WHAT YOU SHOULD DO: Your reply must be one number: the count of lines in the data below that contain "brutto".

RECORD EXCERPTS:

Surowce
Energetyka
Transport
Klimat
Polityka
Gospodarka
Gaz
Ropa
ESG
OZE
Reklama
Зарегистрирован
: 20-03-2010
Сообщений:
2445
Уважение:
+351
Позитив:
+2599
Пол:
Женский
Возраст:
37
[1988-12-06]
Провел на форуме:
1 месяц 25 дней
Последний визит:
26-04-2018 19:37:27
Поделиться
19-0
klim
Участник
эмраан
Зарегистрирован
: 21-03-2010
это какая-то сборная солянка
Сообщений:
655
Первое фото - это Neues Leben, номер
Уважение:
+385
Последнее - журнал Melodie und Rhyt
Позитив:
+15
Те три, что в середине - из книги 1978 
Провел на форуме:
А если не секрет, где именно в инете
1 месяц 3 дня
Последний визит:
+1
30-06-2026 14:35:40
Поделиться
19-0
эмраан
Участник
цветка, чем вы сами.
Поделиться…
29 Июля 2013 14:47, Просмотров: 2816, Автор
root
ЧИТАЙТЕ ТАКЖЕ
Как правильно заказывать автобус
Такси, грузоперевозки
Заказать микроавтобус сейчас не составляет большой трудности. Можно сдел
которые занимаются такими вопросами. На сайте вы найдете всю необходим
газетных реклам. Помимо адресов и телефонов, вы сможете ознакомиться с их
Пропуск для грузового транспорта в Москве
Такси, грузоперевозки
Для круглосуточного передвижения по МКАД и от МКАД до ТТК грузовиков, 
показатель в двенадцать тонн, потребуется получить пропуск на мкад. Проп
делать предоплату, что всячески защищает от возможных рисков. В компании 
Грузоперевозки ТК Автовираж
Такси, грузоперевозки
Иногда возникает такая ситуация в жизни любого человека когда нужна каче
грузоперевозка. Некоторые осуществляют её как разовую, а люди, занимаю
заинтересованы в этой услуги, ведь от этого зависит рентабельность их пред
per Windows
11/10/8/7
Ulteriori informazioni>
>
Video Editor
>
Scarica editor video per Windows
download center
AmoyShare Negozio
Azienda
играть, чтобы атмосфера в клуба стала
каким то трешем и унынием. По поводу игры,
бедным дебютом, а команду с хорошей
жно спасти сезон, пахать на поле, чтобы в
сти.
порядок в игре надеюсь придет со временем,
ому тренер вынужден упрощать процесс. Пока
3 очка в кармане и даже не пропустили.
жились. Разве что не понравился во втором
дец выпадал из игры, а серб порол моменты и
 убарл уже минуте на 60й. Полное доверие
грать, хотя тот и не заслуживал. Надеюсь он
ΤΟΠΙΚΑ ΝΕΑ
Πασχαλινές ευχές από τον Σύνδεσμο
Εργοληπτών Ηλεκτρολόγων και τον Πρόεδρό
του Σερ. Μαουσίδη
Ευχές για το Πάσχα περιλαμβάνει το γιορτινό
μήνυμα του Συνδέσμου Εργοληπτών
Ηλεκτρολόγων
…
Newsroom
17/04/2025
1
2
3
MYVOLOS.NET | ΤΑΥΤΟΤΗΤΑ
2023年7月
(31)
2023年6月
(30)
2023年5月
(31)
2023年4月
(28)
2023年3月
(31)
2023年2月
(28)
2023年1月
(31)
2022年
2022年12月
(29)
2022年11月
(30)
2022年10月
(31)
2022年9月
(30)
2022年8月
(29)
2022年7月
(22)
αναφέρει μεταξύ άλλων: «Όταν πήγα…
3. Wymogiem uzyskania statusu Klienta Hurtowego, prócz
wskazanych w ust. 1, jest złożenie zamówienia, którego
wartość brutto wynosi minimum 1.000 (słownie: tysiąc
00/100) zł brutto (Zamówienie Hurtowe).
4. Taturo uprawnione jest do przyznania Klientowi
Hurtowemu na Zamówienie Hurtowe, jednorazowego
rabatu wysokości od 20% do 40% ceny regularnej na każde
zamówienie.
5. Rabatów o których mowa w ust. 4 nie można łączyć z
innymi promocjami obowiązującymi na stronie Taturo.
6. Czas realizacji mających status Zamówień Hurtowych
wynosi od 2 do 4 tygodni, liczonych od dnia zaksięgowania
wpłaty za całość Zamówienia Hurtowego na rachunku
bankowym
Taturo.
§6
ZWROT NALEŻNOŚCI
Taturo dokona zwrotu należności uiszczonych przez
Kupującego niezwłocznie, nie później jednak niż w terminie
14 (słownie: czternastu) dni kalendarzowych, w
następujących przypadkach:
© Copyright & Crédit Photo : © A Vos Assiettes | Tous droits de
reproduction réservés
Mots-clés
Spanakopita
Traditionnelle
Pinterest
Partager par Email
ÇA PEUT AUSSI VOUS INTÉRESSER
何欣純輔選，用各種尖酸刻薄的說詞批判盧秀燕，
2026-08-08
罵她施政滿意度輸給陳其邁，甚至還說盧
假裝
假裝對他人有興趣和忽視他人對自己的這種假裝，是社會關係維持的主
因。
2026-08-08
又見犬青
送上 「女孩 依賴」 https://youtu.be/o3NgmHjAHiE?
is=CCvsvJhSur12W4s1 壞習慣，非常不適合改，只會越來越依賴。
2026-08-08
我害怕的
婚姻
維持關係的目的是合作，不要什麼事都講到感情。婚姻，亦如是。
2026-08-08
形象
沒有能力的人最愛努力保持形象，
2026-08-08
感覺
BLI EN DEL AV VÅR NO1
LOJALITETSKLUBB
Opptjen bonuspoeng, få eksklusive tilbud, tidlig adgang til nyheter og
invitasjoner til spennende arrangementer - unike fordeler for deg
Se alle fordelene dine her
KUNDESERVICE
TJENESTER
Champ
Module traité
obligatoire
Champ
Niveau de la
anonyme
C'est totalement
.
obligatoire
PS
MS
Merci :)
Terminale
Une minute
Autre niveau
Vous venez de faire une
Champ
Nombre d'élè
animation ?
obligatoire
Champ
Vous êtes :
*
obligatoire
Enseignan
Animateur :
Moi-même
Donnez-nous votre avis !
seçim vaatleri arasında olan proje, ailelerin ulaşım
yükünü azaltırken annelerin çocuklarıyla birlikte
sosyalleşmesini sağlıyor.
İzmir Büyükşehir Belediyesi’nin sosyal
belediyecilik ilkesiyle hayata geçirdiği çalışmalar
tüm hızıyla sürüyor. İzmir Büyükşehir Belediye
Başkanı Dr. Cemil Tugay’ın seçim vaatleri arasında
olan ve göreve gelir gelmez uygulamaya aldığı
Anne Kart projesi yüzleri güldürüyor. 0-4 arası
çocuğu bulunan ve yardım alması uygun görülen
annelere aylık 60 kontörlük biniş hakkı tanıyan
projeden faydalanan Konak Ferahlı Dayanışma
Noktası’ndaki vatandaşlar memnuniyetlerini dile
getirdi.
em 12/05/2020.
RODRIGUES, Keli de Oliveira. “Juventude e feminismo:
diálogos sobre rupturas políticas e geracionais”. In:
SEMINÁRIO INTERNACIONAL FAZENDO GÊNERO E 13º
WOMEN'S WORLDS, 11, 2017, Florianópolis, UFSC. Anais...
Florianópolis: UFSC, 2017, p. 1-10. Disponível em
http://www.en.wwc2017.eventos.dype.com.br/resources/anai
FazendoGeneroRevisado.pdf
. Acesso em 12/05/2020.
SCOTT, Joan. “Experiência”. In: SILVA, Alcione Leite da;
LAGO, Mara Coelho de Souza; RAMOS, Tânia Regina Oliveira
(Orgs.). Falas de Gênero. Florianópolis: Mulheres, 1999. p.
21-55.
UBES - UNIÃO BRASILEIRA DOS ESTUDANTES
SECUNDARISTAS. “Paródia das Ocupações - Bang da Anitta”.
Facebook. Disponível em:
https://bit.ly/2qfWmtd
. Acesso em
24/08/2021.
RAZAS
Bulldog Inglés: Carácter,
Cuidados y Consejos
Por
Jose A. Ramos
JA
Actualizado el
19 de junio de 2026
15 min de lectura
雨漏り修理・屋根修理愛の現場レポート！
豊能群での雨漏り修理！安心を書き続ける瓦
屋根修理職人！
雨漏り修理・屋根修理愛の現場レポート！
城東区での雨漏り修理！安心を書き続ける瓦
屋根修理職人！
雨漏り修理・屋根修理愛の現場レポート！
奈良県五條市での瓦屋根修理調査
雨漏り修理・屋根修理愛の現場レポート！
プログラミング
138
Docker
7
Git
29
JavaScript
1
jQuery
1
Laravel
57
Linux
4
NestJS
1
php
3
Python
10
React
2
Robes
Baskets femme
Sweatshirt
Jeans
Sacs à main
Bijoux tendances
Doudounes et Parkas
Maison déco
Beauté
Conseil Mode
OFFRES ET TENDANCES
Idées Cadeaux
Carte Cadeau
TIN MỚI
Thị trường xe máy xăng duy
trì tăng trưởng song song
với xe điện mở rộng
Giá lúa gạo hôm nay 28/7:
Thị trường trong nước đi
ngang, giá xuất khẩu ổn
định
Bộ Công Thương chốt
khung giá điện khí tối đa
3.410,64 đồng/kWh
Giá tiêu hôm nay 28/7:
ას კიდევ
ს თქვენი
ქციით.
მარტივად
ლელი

SOLUTION TO THE EXERCISE: 2